Wednesday, January 11, 2006

My intake...

...of creative stuff varies drastically, according to where I am in my current writing project. I could just say my reading varies, but I tend to group prose, films, comics, and music together as the aforementioned "stuff" - it all has the potential to affect my head in some way... spark and idea, get me in a particular mood, suggest an avenue. It also gets my dreams moving, which is something I consider of great importance. (Talking of which, my son (just short of 4 years old) woke up yesterday (literally as I stood over him, wondering when the hell he's going to wake up) and said, rubbing his eyes, "I was in the animal hospital". This is a boy who says he never dreams. To him, it's not a dream. The little guy was in this animal hospital place for real.)

Anyway, just now I've been looking at graphic novels - another SIN CITY (Family Values - slight compared to That Yellow Bastard and Hard Goodbye), and Book 2 of Alan Moore's PROMETHEA. Jesus Christ, is this a piece of work or what. You know, if I was in a more embryonic stage of my novel-in-progress I might toss PROMETHEA aside as self-indulgent twaddle. I'd be wrong (and consciously so), but it wouldn't be what I need at that point in the novel writing cycle, stuff-wise. What I need at that point is linear prose, books that clearly and (hopefully) cleverly lead from one thing to another, building something nice and substantial. (Don't get me wrong here. I ain't no plagiarist. I just need to see that it can be done. I need to see examples, reacquaint myself with the craft.)

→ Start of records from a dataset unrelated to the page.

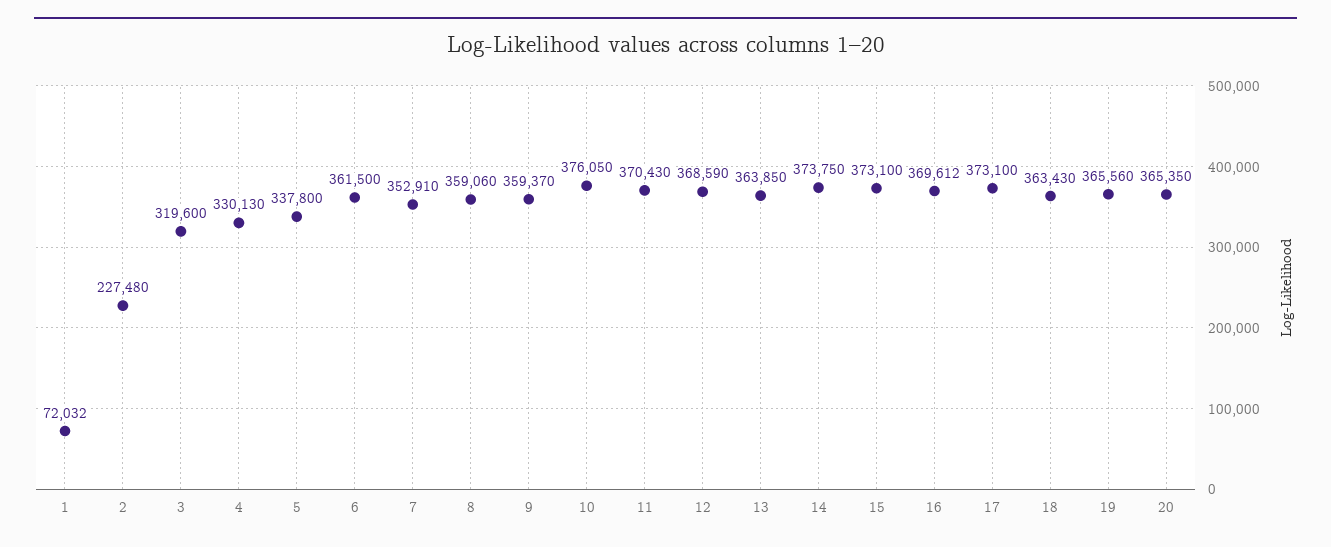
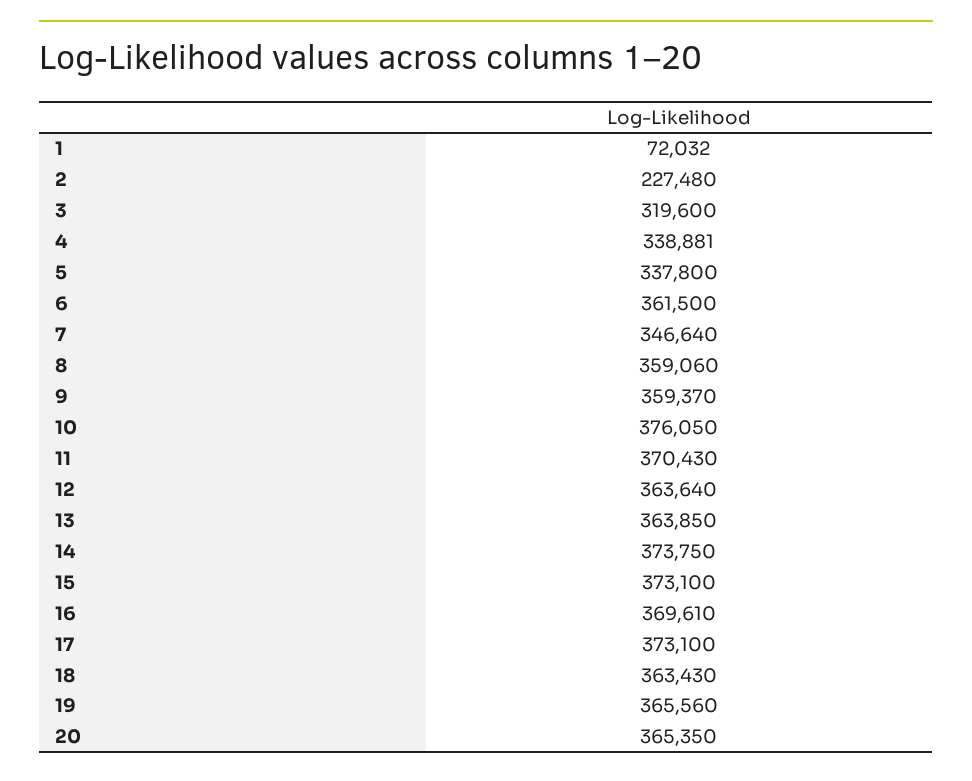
  {
    "1": 72032,
    "2": 227480,
    "3": 319600,
-   "4": 330130,
+   "4": 338881,
    "5": 337800,
    "6": 361500,
-   "7": 352910,
+   "7": 346640,
    "8": 359060,
    "9": 359370,
    "10": 376050,
    "11": 370430,
-   "12": 368590,
+   "12": 363640,
    "13": 363850,
    "14": 373750,
    "15": 373100,
-   "16": 369612,
+   "16": 369610,
    "17": 373100,
    "18": 363430,
    "19": 365560,
    "20": 365350
  }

But the stage I'm at now (you might call it the climax), I need something else. I need something that stretches my brain into odd new shapes and deposits new ideas for consideration. I'm not sure why this is so. You'd think that kind of stuff is of best use when you're between books - the gestation period. But hey - what do I know. I just write the shit down. Mine is not to question from whence the shit comes.

Anyway, PROMETHEA... I've been thinking for a while now that Alan Moore is the most vital writer out there. And you know what? He lives and writes in the unassuming provincial town of Northampton... which is where my day job is. I'm sitting here typing this before hitting the road homeward, he's just a couple of miles away literally putting magic on a page. (Or maybe he's putting some bangers under the grill. Or dropping magic mushrooms.) One day I'll bump into him. (I'm not likely to miss the fella.)